There was a TV company involved and time pressure. We’ve been pushed to finish the study. It’s not how I like to do science.

If this is accurate then the media companies were not only engaged in discussions with scientists about the fossil, but actively pushed the authors to finish the study. As documented in one of Carl Zimmer’s earlier posts there was a definite rush to have the paper completed between its May 12th acceptance date and the May 19th press conference, but what about before that? Last month Adam Rutherford mentioned that the media blitz promoting the fossil was already in place before the scientific paper was submitted to a peer-reviewed journal, putting the scientists and PLoS One under quite a time crunch.

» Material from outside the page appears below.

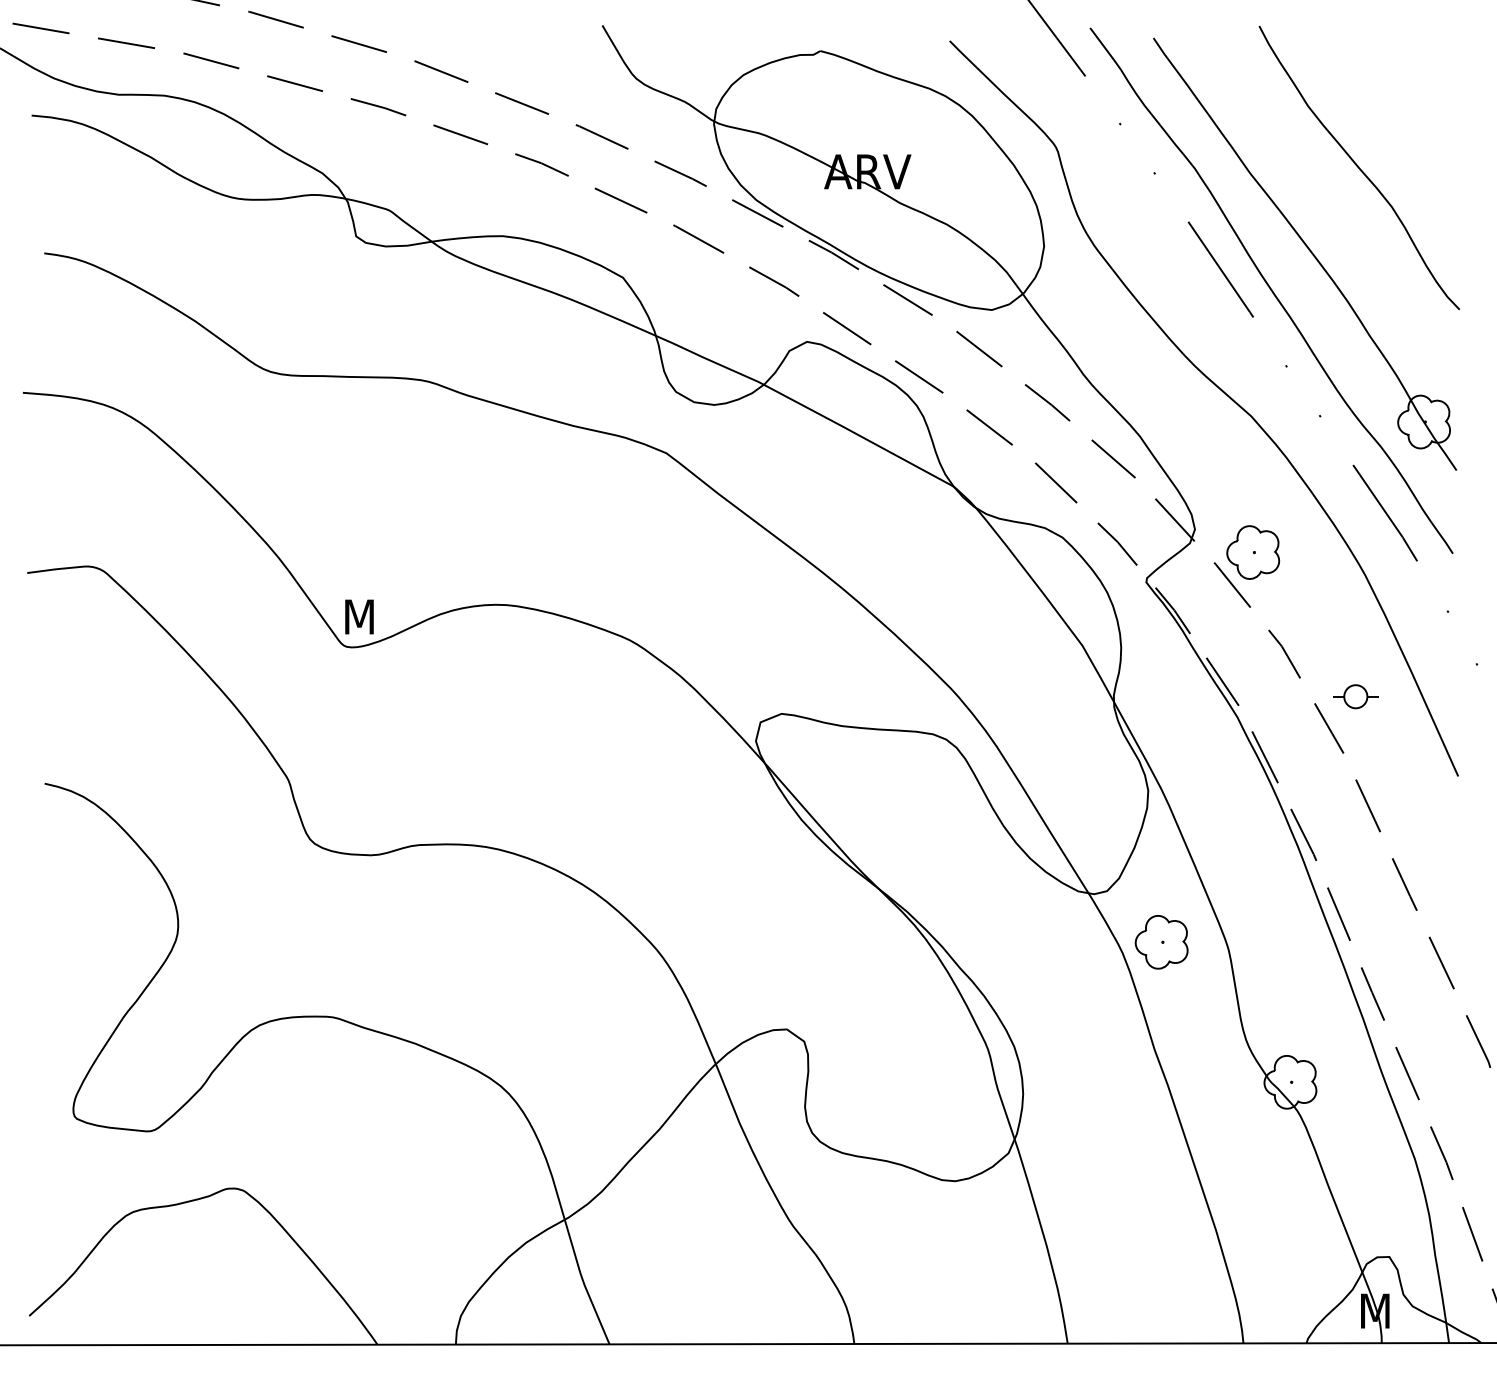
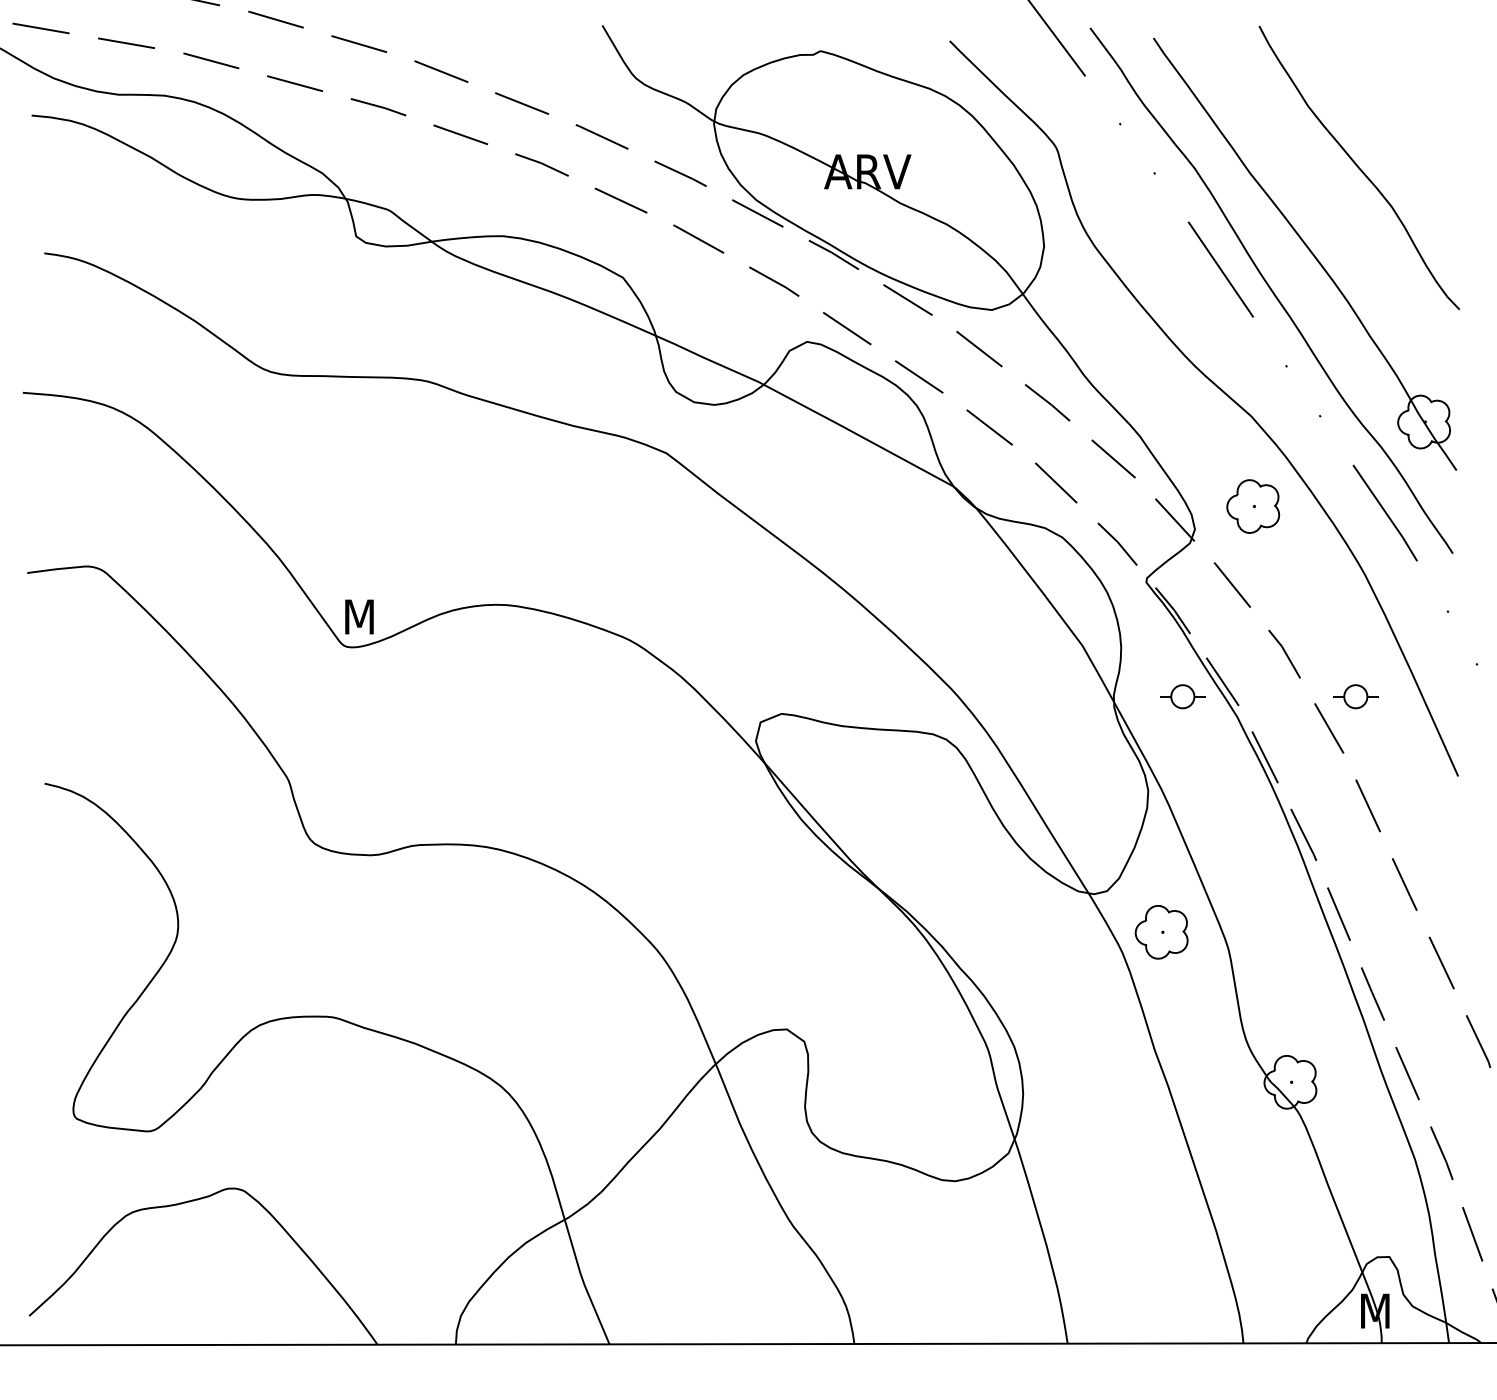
part at (1253, 552) position: (1253, 552) -> (1253, 506)
part at (1182, 696): none -> present
part at (1161, 942) position: (1161, 942) -> (1161, 932)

Given the comments made by Gingerich, Rutherford, and others, I think there are good reasons to believe that the media companies influenced the study of Ida. To what extent this influence was manifested, I cannot say, but it seems that, at the very least, the media companies put pressure on the scientists to rush their research. This may have even precluded the authors from submitting the paper to different journals. While Jorn Hurum has stated that PLoS One was the natural choice for the paper, the Australian reports that Gingerich was hoping that the paper would go to Science or Nature, journals that have much longer peer-review processes. (Not that either journal would necessarily be likely to bite given the attachment of the paper to Atlantic Productions, &c.) Is it possible that PLoS One was chosen not only for being open access, but also because of the quick turnaround the paper would require to appear by the date set for Ida’s unveiling?

Given that PLoS One has been the party that has primarily been responding to issues about the paper, however, we might never know to what extent the media companies influenced the study of Ida. Hurum appears to have tightly coordinated his appearances with Atlantic Productions and the other authors have been all but silent. Perhaps they are not legally allowed to speak about what went on behind the scenes, and I doubt that the media companies would admit to rushing the scientists.

Indeed, while Darwinius was published in an open-access journal, at least some of the media companies involved exerted an extraordinary amount of control over Ida. The fossil was a brand, something to be promoted like a new album or blockbuster movie, and by keeping journalists and scientists in the dark Atlantic Productions, &c. would be able to ensure Ida got favorable coverage. (It’s akin to when a movie studio hypes an expensive movie but does not screen it for critics. If you are worried about criticism, then don’t let the critics see it until everyone else does.) This was not “open” science, but “science held hostage.”